Reproduce the section of the Brookfield post between "No. of Recommendations: 8" and "like mine invalid.", inclusive, swapping "accounting changes" for "reporting changes".

| Text excerpt |
━━━━━━━━

No. of Recommendations: 8
Above is incorrect.Thank you for the correction. One of the complaints of former Brookfield shareholders on the old TMF board was that the company regularly changes the components of metrics such that they cannot be compared over time. Alexander Steinberg, a capable Brookfield analyst on Seeking Alpha with a sharper eye for accounting changes than I, reports they added Brookfield Residential to BPG and subtracted LP Investments this quarter, which makes comparisons with previous BPG line items like mine invalid.
What it means is Brookfield continues to stand by a reported book value for its real estate portfolio that the market does not believe. Steinberg's new piece is titled "Brookfield Corporation Is Undervalued And So What". He notes that BPY preferred issues sell for substantially below par, reflecting the market's view of the underlying holdings.
https://seekingalpha.com/article/4607864-brookfiel...Apropos of another thread where the question was whether retail investors should clone Bruce Flatt sales of BAM to buy more BN, Steinberg advocates holding BAM over BN. It's simpler, growth of the fee business is more predictable, and you don't have to wait around for the commercial real estate sector to recover.

━━━━━━━━

| Information |
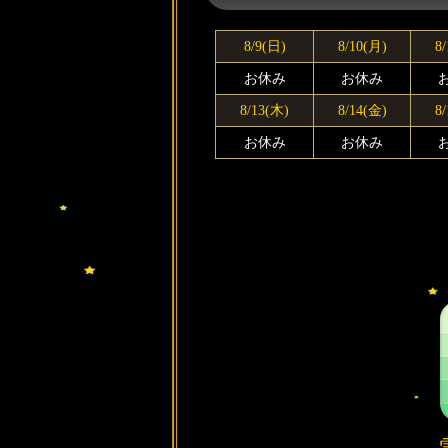
8/9(日)
8/10(月)
8
お休み
お休み
8/13(木)
8/14(金)
8
お休み
お休み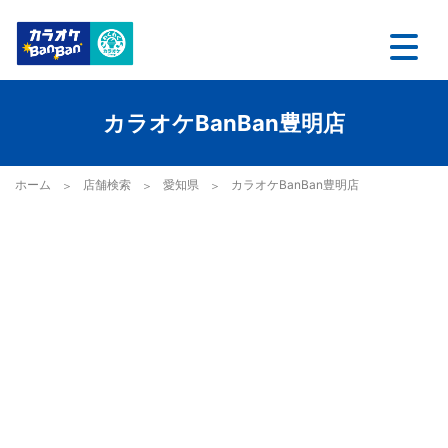
カラオケBanBan豊明店
ホーム
店舗検索
愛知県
カラオケBanBan豊明店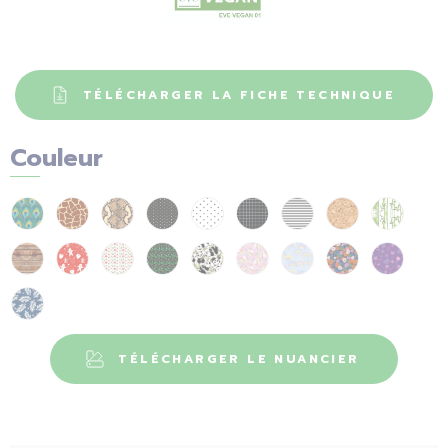
TÉLÉCHARGER LA FICHE TECHNIQUE
Couleur
TÉLÉCHARGER LE NUANCIER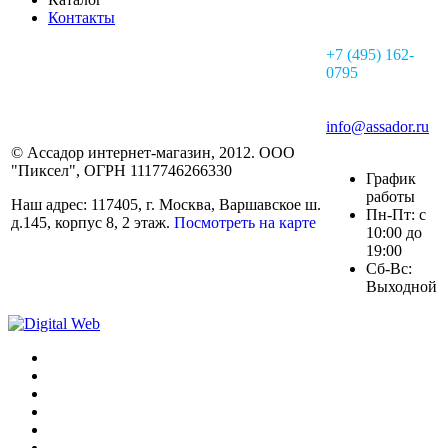
Контакты
+7 (495) 162-
0795
info@assador.ru
© Ассадор интернет-магазин, 2012. ООО
"Пиксел", ОГРН 1117746266330
График
работы
Наш адрес: 117405, г. Москва, Варшавское ш.
Пн-Пт: с
д.145, корпус 8, 2 этаж.
Посмотреть на карте
10:00 до
19:00
Сб-Вс:
Выходной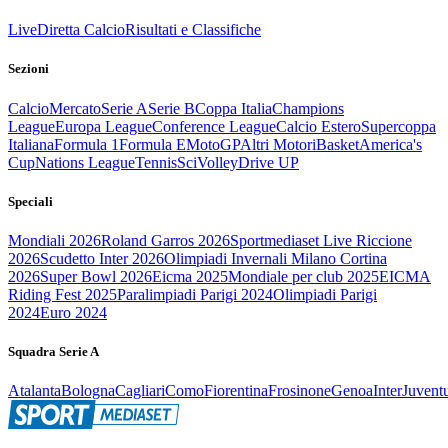
Live
Diretta Calcio
Risultati e Classifiche
Sezioni
Calcio
Mercato
Serie A
Serie B
Coppa Italia
Champions
League
Europa League
Conference League
Calcio Estero
Supercoppa
Italiana
Formula 1
Formula E
MotoGP
Altri Motori
Basket
America's
Cup
Nations League
Tennis
Sci
Volley
Drive UP
Speciali
Mondiali 2026
Roland Garros 2026
Sportmediaset Live Riccione
2026
Scudetto Inter 2026
Olimpiadi Invernali Milano Cortina
2026
Super Bowl 2026
Eicma 2025
Mondiale per club 2025
EICMA
Riding Fest 2025
Paralimpiadi Parigi 2024
Olimpiadi Parigi
2024
Euro 2024
Squadra Serie A
Atalanta
Bologna
Cagliari
Como
Fiorentina
Frosinone
Genoa
Inter
Juvent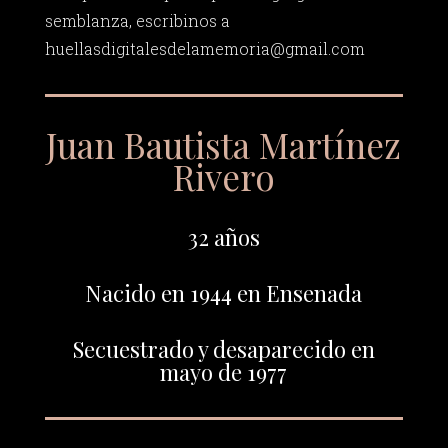
semblanza, escribinos a
huellasdigitalesdelamemoria@gmail.com
Juan Bautista Martínez
Rivero
32 años
Nacido en 1944 en Ensenada
Secuestrado y desaparecido en
mayo de 1977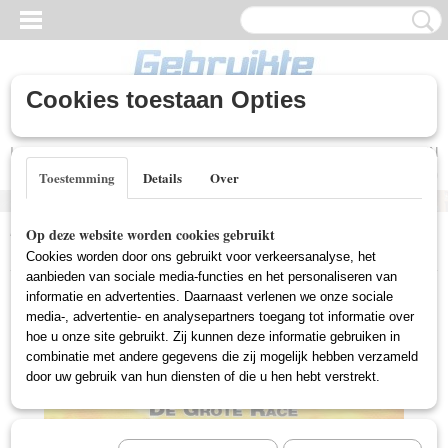
Cookies toestaan Opties
Inloggen
Registreren
UW WINKELWAGEN
Geen producten
(0)
Toestemming
Details
Over
Home
>
Gebruikte DVD's
>
Tekenfilm DVD Gebruikt
>
Little Cars,
Op deze website worden cookies gebruikt
The - In De Grote Race (Gebruikt)
Cookies worden door ons gebruikt voor verkeersanalyse, het
aanbieden van sociale media-functies en het personaliseren van
informatie en advertenties. Daarnaast verlenen we onze sociale
media-, advertentie- en analysepartners toegang tot informatie over
hoe u onze site gebruikt. Zij kunnen deze informatie gebruiken in
combinatie met andere gegevens die zij mogelijk hebben verzameld
door uw gebruik van hun diensten of die u hen hebt verstrekt.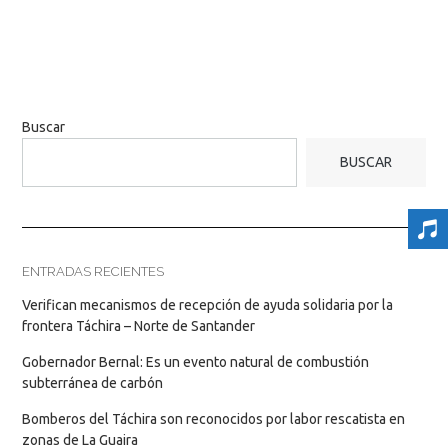
Buscar
BUSCAR
ENTRADAS RECIENTES
Verifican mecanismos de recepción de ayuda solidaria por la
frontera Táchira – Norte de Santander
Gobernador Bernal: Es un evento natural de combustión
subterránea de carbón
Bomberos del Táchira son reconocidos por labor rescatista en
zonas de La Guaira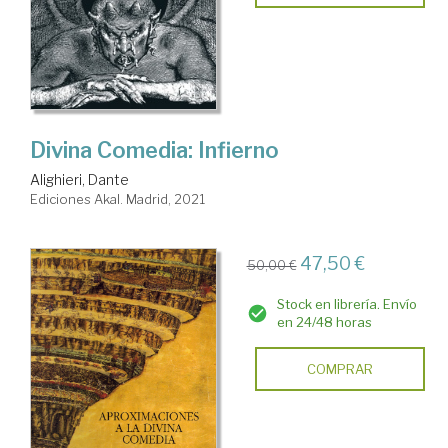
Divina Comedia: Infierno
Alighieri, Dante
Ediciones Akal. Madrid, 2021
47,50 €
50,00 €
Stock en librería. Envío
en 24/48 horas
COMPRAR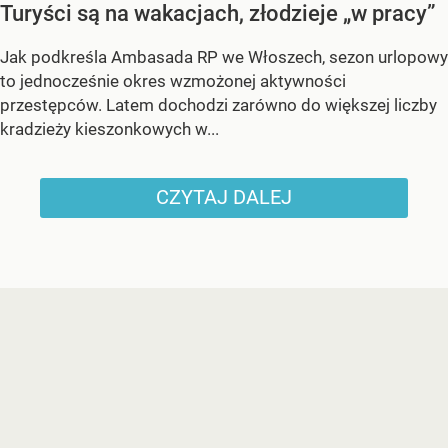
Turyści są na wakacjach, złodzieje „w pracy”
Jak podkreśla Ambasada RP we Włoszech, sezon urlopowy
to jednocześnie okres wzmożonej aktywności
przestępców. Latem dochodzi zarówno do większej liczby
kradzieży kieszonkowych w...
CZYTAJ DALEJ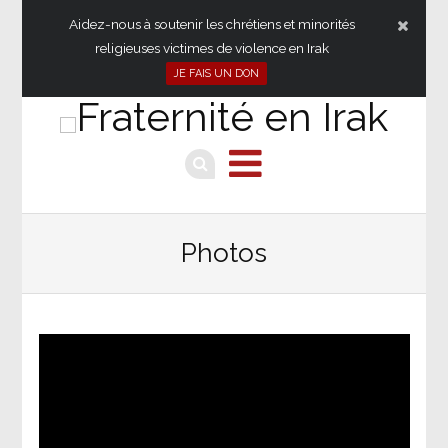
Aidez-nous à soutenir les chrétiens et minorités
religieuses victimes de violence en Irak
JE FAIS UN DON
Photos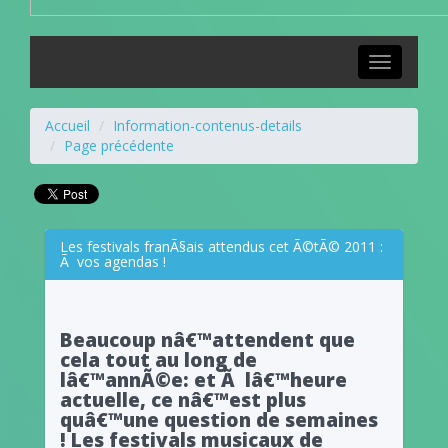
Toggle
navigation
Accueil
Information-contenus-details
Page précédente
Les festivals franÃ§ais attendus cet Ã©tÃ© 2011 :
Ã vos agendas !
Beaucoup nâ€™attendent que
cela tout au long de
lâ€™annÃ©e: et Ã lâ€™heure
actuelle, ce nâ€™est plus
quâ€™une question de semaines
! Les festivals musicaux de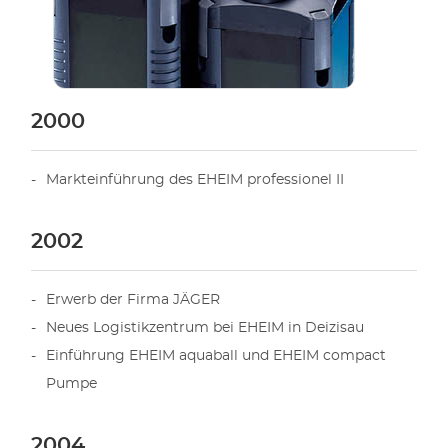
2000
Markteinführung des EHEIM professionel II
2002
Erwerb der Firma JÄGER
Neues Logistikzentrum bei EHEIM in Deizisau
Einführung EHEIM aquaball und EHEIM compact
Pumpe
2004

━━━━━━━━

| Answer |
No. of Recommendations: 8
Above is incorrect.Thank you for the correction. One of the complaints of former Brookfield shareholders on the old TMF board was that the company regularly changes the components of metrics such that they cannot be compared over time. Alexander Steinberg, a capable Brookfield analyst on Seeking Alpha with a sharper eye for reporting changes than I, reports they added Brookfield Residential to BPG and subtracted LP Investments this quarter, which makes comparisons with previous BPG line items like mine invalid.